SEAでは、事業計画が複数案ある段階で、大気環境や生態系、温室効果ガスの排出などの環境影響を評価・予測し、住民や自治体の意見を求める。国などに計画を届けた後に評価手続きが始まる現行制度より、問題があった場合に計画の大幅な変更がしやすくなる。
2月に公表された素案では、道路やダムをはじめ、発電所を含めて現行の事業アセスが対象とする13事業すべてを対象としていた。しかし、早い段階で事業内容が明らかになると事業がまとまりにくくなり、コスト増も招くなどとして、電力会社でつくる電気事業連合会などが導入に反対。経済産業省や自民党の一部も同調した。
このため環境省は「関係者の理解が得られなかった」として、発電所を対象にすることを断念。27日開かれた研究会の最終会合で、西尾哲茂・総合環境政策局長が「発電所についてはSEAの取り組みを求めない」と表明した。今後、他の12事業について、今回の共通ガイドラインをもとに関係官庁が個別のガイドラインをつくり、モデル事業を実施していく。
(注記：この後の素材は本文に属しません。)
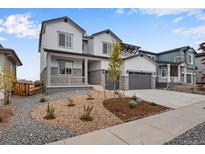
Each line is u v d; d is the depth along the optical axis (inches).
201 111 393.1
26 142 209.0
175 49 1224.8
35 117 314.3
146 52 1226.6
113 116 327.6
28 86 631.2
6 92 449.4
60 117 310.8
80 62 781.9
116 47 478.0
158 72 1107.3
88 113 305.6
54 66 707.4
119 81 846.5
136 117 332.5
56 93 599.5
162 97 606.5
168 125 281.0
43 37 810.8
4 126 262.8
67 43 779.4
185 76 1153.4
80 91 627.5
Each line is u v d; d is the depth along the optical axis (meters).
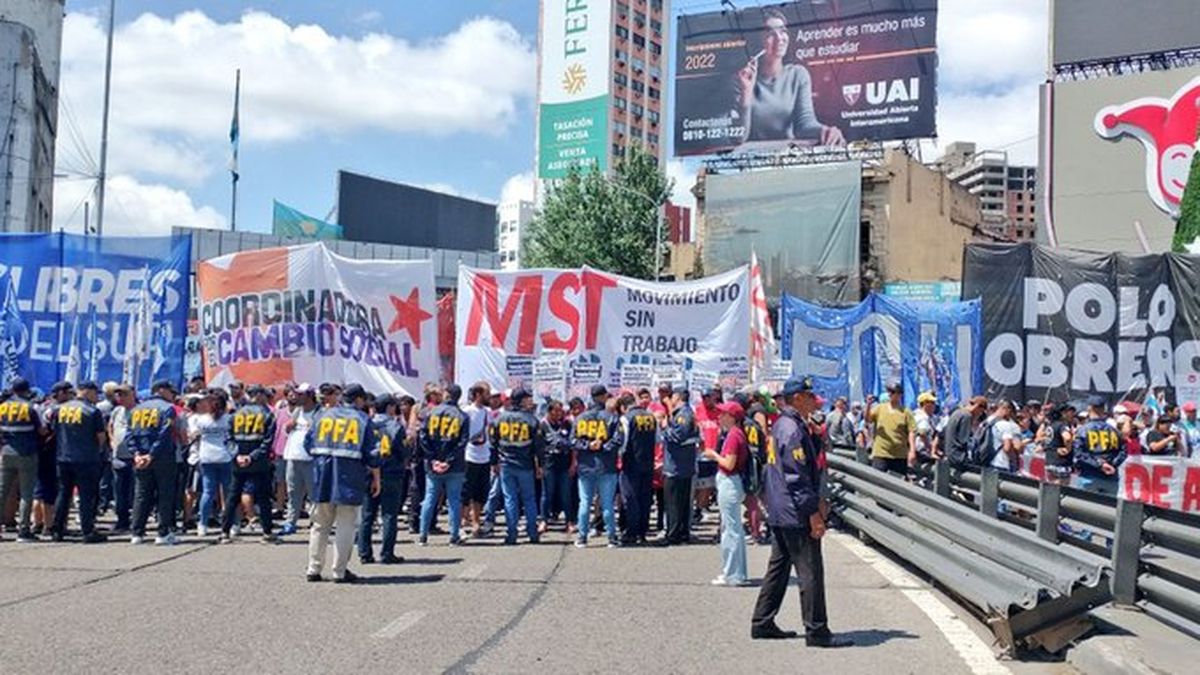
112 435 14.91
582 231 54.19
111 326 16.23
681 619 8.88
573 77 94.56
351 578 10.65
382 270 16.58
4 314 16.22
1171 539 7.68
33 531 14.27
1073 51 36.28
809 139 43.59
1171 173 34.28
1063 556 7.31
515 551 13.09
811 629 7.84
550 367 16.78
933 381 20.30
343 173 75.75
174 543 13.33
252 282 16.33
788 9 44.19
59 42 49.78
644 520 13.98
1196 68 34.09
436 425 13.57
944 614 9.05
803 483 7.89
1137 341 19.56
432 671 7.06
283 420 15.70
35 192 41.22
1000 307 20.08
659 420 15.42
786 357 21.28
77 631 8.18
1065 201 36.09
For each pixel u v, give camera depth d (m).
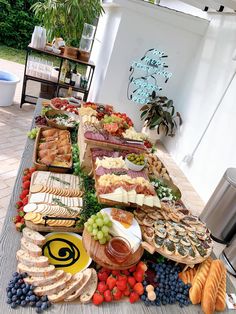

研究会では、多くの委員から発電所を例外扱いすることへの異論が出た。東工大の原科幸彦教授(環境計画)は「SEAを導入すれば平時からの情報公開が進む。電力会社の隠蔽(いん・ぺい)体質を改善するきっかけになったのに残念だ」と述べた。
SEAは、環境保護団体なども早期実施を求めてきた。世界自然保護基金(WWF)ジャパンは「SEAで、住民の合意のもとで情報公開のルールを定めておけば、臨界事故隠しのような事態は起こらなかったはず。電力会社が導入しないのは将来的な損失になるのではないか」と批判する。